In a show of union strength, 21 Starbucks units opt on the same day to organize

Officials of Starbucks Workers United say the one-day record signals an acceleration of the union drive. Yet the assertion comes amid indications the movement may be losing momentum.
Never have so many Starbucks staffs decided to organize simultaneously, according to the union. | Photo: Shutterstock

The union aiming to organize Starbucks announced Tuesday that employees of 21 cafes had begun the unionization of their stores that morning, the most ever to seek representation on a single day. 

Starbucks Workers United, or SWU, cited the new record as evidence the drive to unionize the chain is accelerating. Yet it comes amid signs the movement may be losing some momentum. 

A majority of each unit's staff petitioned the National Labor Relations Board (NLRB) Tuesday morning to sanction formation of a local SWU branch, according to the union, an affiliate of Workers United. The parent group is in turn funded by Service Employees International Union, the nation’s second largest labor union.

Under new NLRB protocols, Starbucks now has a choice of either voluntarily recognizing the new union chapters or petitioning the NLRB itself with requests that unionizing be put to a staff vote in each store.

Never have so many Starbucks units simultaneously declared their intent to organize, according to the SWU. It indicated that the previous record was 14 stores.

The scale is proof that Starbucks has not squashed the drive to unionize the coffee giant, SWU asserted. Indeed, it contended, the volume of petitions shows the effort is intensifying.
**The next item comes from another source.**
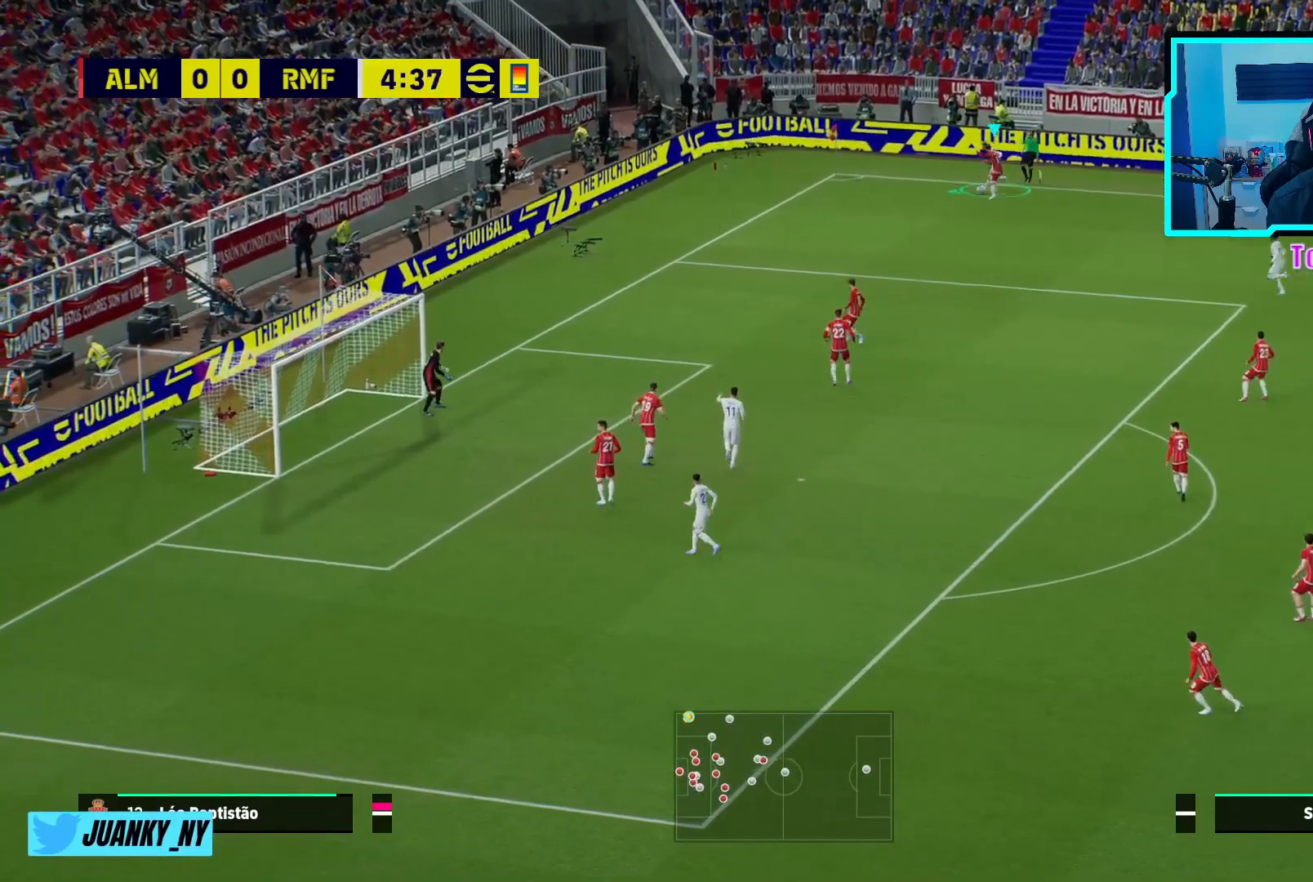
{"buttons": [], "left_stick": "down", "events": [[50, "left_stick", "down"], [150, "SQUARE", "up"]]}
The union has repeatedly accused Starbucks of employing illegal means to thwart the organizing effort. Starbucks has insisted that it has not and will not engage in union busting of any sort.

"While we believe our direct relationship as partners is core to our culture and our continued improvements to the partner experience, we respect the rights of partners to organize and reaffirm our aim to negotiate first contracts for represented stores this year," Starbucks said in a statement provided to Restaurant Business. 

Yet the chain has been directed 52 times to correct actions adjudged by federal regulatory officials to be unfair, with 73 complaints still pending before administrative law judges. Fifty-nine dismissed baristas have been reinstated in their jobs as a result of the complaints, the NLRB says.

According to the SWU, Starbucks CEO Laxman Narasimhan was informed of the mass movement via a letter written and sent by the baristas who hope to unionize their stores. The 21 units employ 400 people in total, the labor group said.

The communication repeats organizers’ usual complaint that Starbucks workers are underpaid, under-scheduled and overworked.

“Partners are not merely your workers but human beings, who have the right to pursue happiness outside of our work,” it states.

"We know a core piece of a positive partner experience is consistent scheduling and predictable hours, and we’ve continued to work to build weekly schedules that reflect our partners’ preferred hours and support expected customer demand," Starbucks noted in its statement. It added that the hours worked per U.S. "partner," as the company calls its employees, have increased by 5% since fiscal 2020, while total hourly compensation has risen 50%. 

The letter to Narasimhan asks the CEO to voluntarily recognize the SWU as the collective bargaining representative for each of the 21 stores.

The addition of those stores would raise the tally of unionized Starbucks outlets to 407, from a standing start of zero in 2021. But the tally has been growing at a slower rate than it did early in the drive.

In addition, staff members from 18 unionized Starbucks units have petitioned the NLRB to schedule store-level votes on whether to retain representation by SWU. Eleven of those requests for what’s called a decertification election have been rejected by the NLRB because of Starbucks’ alleged anti-union activities, and five have been dismissed.

Seventy-three units of the coffee chain have voted in their stores' first elections to remain non-union shops.

Update: Statements from Starbucks have been added to the story.